- [Problems and tasks]
• a. What percentage of the average closing bid price does Sovereign Partners pay per share under the shareholders' equity passage below?
• b. Pick up the shareholders' equity passage below after its last sentence and keep writing.

- [Provided text]
— Start —

6.      SHAREHOLDERS' EQUITY (Continued)

        (e) On September 18, 1998, we entered into a private equity credit
            agreement with Sovereign Partners, L.P. Pursuant to this agreement,
            Sovereign Partners agreed to purchase up to $5 million of our common
            stock during the 18-month period ending on September 30, 2000,
            subject to extension by mutual agreement. From time to time during
            the term of the agreement, but no more frequently than once every 30
            days, we can require Sovereign Partners to purchase between $500,000
            and $1 million of our common stock. The purchase price for each
            share of common stock to be paid by Sovereign Partners will equal
            85% of the average closing bid price of the common stock during the
            five trading days immediately preceding the day we notify Sovereign
            Partners of a purchase obligation.

            Sovereign Partners's obligation to purchase our common stock is
            subject to certain conditions, including: (1) the average closing
            bid price of our common stock has been at least $1.00 per share for
            the 20 trading days preceding the date of our notice of purchase to
            Sovereign Partners; (2) our common stock continues to be traded on
            The Nasdaq Stock Market; (3) the total number of shares of common
            stock that we may sell to Sovereign Partners under the agreement
            cannot exceed 1,543,765 shares, unless we first obtain shareholder
            approval as required by the rules of The Nasdaq Stock Market, Inc.
            (4) the number of shares of common stock we may sell to Sovereign
            Partners on any draw date, when aggregated with all other shares
            then owned by Sovereign Partners, cannot exceed 9.9% of our total
            common stock then outstanding; and (5) a current prospectus must
            then be available to permit Sovereign Partners to publicly resell
            the shares of common stock that it acquires from us under the
            agreement. As we have registered only 1,500,000 shares for resale by
            Sovereign Partners, we cannot sell them more than this amount
            without registering additional shares.

— End —

- [Dataset excerpts]
— Start —

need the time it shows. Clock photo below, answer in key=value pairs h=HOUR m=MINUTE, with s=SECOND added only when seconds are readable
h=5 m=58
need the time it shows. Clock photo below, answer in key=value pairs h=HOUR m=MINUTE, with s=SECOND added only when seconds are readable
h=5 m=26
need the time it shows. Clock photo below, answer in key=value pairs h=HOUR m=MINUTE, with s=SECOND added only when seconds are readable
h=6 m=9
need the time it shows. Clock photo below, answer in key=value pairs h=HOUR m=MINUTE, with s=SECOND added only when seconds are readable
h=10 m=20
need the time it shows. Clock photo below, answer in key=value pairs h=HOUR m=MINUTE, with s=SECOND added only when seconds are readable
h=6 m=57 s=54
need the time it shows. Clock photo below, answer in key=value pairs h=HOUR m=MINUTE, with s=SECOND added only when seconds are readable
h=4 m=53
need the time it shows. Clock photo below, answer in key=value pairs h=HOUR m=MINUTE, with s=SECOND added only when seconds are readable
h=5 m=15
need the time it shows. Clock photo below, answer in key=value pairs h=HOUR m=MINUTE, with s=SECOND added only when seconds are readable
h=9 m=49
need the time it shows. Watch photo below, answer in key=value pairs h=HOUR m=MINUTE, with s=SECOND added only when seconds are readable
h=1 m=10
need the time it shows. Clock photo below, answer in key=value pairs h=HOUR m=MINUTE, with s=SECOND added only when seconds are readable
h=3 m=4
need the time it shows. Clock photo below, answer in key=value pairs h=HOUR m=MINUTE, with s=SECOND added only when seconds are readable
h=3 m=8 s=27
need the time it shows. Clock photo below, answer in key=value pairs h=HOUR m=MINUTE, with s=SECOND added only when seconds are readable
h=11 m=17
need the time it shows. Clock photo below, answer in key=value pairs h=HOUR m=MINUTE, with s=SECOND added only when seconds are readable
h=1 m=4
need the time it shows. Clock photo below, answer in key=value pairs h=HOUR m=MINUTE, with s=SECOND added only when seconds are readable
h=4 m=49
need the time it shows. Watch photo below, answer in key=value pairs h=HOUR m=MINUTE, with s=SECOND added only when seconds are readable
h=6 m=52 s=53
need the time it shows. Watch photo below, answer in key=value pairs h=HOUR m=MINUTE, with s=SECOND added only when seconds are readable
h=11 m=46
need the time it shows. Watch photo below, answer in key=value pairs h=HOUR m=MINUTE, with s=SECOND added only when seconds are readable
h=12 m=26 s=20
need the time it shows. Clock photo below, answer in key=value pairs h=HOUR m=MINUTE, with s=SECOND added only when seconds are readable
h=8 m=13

— End —

- [Answers in order]
• a. 85% of the average closing bid price over the five trading days before notice.

• b.
            We have sold Sovereign Partners in excess of $1 million of our
            common stock under the agreement. As a result, we have the right to
            terminate the agreement without any further obligation to Sovereign
            Partners.

            During August 1999, we sold Sovereign Partners 395,426 shares of
            common stock under the agreement and received gross proceeds of
            $500,000, or $1.26 per share. Our net proceeds were $408,726 after
            related fees and expenses of $91,274. During November 1999, we sold
            Sovereign Partners 606,061 shares of common stock under the
            agreement and received gross proceeds of $1,000,000, or $1.65 per
            share. Our net proceeds were $878,727 after related fees and
            expenses of $121,273. In negotiating the November 1999 sale,
            Sovereign Partners waived the average closing bid price condition
            and agreed to a purchase price per share of $1.65.

            Sovereign Partners has agreed not to engage in any short sales of
            our common stock, except after it receives a purchase notice from
            us, and then only for the number of shares of common stock covered
            by our purchase notice.

            Under a related registration rights agreement, we have agreed to
            maintain effectiveness of a registration statement under the
            Securities Act for the resale by Sovereign Partners of the shares of
            common stock it purchases under the agreement. If we fail to
            maintain effectiveness of the registration statement, Sovereign
            Partners may require us to pay a penalty equal to 1% of the purchase
            price of the common stock then held by it for each 30-day period
            that the registration statement is not effective.

                                      F-12
<PAGE>

                               C-PHONE CORPORATION

                          NOTES TO FINANCIAL STATEMENTS

                              --------------------

6.      SHAREHOLDERS' EQUITY (Continued)

        In connection with our agreement with Sovereign Partners, we issued to
        Cardinal Capital Management, Inc., as finder, a two-year warrant
        expiring September 18, 2000 to purchase 100,000 shares of our common
        stock at an exercise price of $8.00 per share. If the closing sales
        price of our common stock exceeds $10.00 for five consecutive trading
        days, we may give Cardinal Capital notice of our intention to redeem the
        warrant. If Cardinal Capital does not exercise the warrant prior to the
        redemption date specified in our redemption notice, we may redeem the
        warrant for $1,000. The shares of our common stock issuable to Cardinal
        Capital upon exercise of this warrant have not been registered for sale
        under the Securities Act. We also paid Cardinal Capital a cash fee of
        $30,000 when we entered into the agreement and have agreed to pay
        Cardinal Capital an additional cash fee equal to 6% of the dollar amount
        of any sales of common stock to Sovereign Partners under the agreement,
        with our initial $30,000 payment to be credited against this fee.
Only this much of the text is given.